NAIROBI, Kenya, Nov 30 – More than 1.5 million Kenyans had endorsed the Building Bridges Initiative (BBI) Bill by Monday, with more expected to sign before the end of the week.
The initiative’s Joint Secreries former MP Dennis Waweru and Suna East MP Junet Mohammed said they expected it to hit 2 million by Monday night.
“We therefore, project that we shall be done with the exercise by end of the week and move to the next step,” they said in a statement.
The Constitution requires such initiative to have an endorsement of at least one million signatures from registered voters, which must be verified and approved by the Independent Electoral and Boundaries Commission (IEBC).
“Making the country’s constitution is a patriotic duty and not a political campaign. Therefore, we would want to once more emphasize that no citizen should be left behind,” the officials said.
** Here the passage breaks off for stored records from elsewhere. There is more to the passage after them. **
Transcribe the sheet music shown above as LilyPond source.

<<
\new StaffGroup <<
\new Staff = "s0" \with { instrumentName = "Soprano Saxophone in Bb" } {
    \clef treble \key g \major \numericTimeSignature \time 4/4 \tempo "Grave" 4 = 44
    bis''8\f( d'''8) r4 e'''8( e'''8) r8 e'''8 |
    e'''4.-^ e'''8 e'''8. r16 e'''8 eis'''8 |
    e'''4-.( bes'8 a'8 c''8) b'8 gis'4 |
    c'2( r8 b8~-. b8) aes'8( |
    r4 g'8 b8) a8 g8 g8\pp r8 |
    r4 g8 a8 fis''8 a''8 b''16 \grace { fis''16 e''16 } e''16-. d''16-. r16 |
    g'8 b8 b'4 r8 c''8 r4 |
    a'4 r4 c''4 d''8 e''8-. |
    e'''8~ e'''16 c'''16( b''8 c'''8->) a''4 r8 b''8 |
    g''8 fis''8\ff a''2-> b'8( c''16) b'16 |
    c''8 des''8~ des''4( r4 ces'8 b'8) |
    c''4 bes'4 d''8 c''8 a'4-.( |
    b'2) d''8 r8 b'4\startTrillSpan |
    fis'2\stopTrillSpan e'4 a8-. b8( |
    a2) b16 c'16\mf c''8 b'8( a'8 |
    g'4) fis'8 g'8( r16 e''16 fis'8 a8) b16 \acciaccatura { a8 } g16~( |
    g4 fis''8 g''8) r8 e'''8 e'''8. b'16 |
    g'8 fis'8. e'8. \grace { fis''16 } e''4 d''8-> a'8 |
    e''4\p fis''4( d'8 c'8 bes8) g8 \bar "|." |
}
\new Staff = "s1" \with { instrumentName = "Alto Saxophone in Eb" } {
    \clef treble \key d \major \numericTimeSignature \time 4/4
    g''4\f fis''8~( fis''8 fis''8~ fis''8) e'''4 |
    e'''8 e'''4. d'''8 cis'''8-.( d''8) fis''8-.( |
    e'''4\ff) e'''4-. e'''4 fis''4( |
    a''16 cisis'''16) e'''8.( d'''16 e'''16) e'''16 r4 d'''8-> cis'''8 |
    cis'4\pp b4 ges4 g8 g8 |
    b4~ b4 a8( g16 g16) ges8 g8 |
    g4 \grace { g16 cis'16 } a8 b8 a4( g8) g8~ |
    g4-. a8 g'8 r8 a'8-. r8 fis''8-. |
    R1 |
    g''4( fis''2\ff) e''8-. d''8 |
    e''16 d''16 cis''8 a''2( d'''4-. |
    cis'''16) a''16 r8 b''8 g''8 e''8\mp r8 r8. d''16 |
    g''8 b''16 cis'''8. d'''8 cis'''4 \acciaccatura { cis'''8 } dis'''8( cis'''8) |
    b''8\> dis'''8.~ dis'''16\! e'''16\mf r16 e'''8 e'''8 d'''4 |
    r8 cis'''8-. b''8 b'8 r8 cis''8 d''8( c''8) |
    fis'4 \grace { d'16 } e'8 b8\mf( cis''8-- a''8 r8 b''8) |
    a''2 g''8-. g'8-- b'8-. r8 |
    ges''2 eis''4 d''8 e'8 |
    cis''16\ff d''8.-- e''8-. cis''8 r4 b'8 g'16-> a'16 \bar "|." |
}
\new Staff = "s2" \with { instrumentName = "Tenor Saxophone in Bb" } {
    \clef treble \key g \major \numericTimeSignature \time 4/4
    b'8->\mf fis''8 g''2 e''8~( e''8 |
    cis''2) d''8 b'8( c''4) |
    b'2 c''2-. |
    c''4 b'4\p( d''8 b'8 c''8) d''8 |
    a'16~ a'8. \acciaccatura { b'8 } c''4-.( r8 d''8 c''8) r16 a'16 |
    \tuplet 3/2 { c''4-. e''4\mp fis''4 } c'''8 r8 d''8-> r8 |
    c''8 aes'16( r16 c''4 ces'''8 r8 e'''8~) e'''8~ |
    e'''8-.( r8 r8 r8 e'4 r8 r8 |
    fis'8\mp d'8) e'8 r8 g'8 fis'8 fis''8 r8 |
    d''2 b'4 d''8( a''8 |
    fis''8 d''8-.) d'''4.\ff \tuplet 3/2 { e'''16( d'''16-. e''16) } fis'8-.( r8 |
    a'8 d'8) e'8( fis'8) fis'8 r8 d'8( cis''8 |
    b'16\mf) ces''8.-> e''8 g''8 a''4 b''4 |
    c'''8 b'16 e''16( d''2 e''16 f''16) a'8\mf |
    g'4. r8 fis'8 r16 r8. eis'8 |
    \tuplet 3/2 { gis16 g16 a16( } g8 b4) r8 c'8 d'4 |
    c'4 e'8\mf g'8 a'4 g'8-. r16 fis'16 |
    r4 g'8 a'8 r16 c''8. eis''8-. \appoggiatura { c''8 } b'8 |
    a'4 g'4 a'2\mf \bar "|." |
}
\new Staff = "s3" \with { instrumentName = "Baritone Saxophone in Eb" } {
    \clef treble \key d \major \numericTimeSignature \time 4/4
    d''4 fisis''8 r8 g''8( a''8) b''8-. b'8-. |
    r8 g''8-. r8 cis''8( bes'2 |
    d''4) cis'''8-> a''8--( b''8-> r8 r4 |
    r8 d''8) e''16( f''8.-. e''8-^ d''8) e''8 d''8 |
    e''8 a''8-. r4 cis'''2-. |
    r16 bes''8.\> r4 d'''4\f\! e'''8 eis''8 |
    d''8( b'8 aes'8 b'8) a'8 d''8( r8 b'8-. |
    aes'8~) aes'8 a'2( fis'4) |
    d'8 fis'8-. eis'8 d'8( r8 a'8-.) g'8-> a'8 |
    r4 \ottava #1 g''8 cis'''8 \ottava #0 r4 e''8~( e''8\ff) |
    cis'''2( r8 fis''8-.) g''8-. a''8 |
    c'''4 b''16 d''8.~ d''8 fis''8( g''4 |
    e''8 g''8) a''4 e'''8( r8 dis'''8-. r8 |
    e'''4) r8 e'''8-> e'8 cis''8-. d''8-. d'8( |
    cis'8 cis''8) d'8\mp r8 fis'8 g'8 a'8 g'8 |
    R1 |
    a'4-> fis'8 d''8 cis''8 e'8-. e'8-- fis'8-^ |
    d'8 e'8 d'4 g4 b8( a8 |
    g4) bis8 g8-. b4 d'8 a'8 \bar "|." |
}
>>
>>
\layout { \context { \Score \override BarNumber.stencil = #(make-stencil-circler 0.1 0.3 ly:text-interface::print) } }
The initiative has received overwhelming support from leaders across the country, who have been rallying Kenyans to endorse it.
Deputy President William Ruto who has been leading a brigade opposed to the constitutional amendment has softened his stance, and lauded changes in the final Bill and has lately intensified calls for more consensus to avoid a divisive referendum.
“It is never too late to do the right thing. Tremendous progress achieved. Consensus on the remaining issues and process so as to have a non-divisive vote is the best option,” Ruto tweeted in response to a newspaper headline that said he had been cornered.
Since the launch of the BBI signature collection last week, the DP has been giving indications that he will not lead a NO campaign as many of his opponents thought even as his closest allies vowed to oppose the document.
Since Wednesday when the BBI Constitutional Amendment Bill 2020 was launched, Ruto has been tweeting in support of it, while highlighting what he described as major gains for the ordinary person, otherwise referred to his supporters as the hustler nation.
“Now working on consensus for Kenyans to have real choices to decide/vote while avoiding yes/no or all/nothing division,” he tweeted Saturday, maintaining the need for a non-contentious referendum.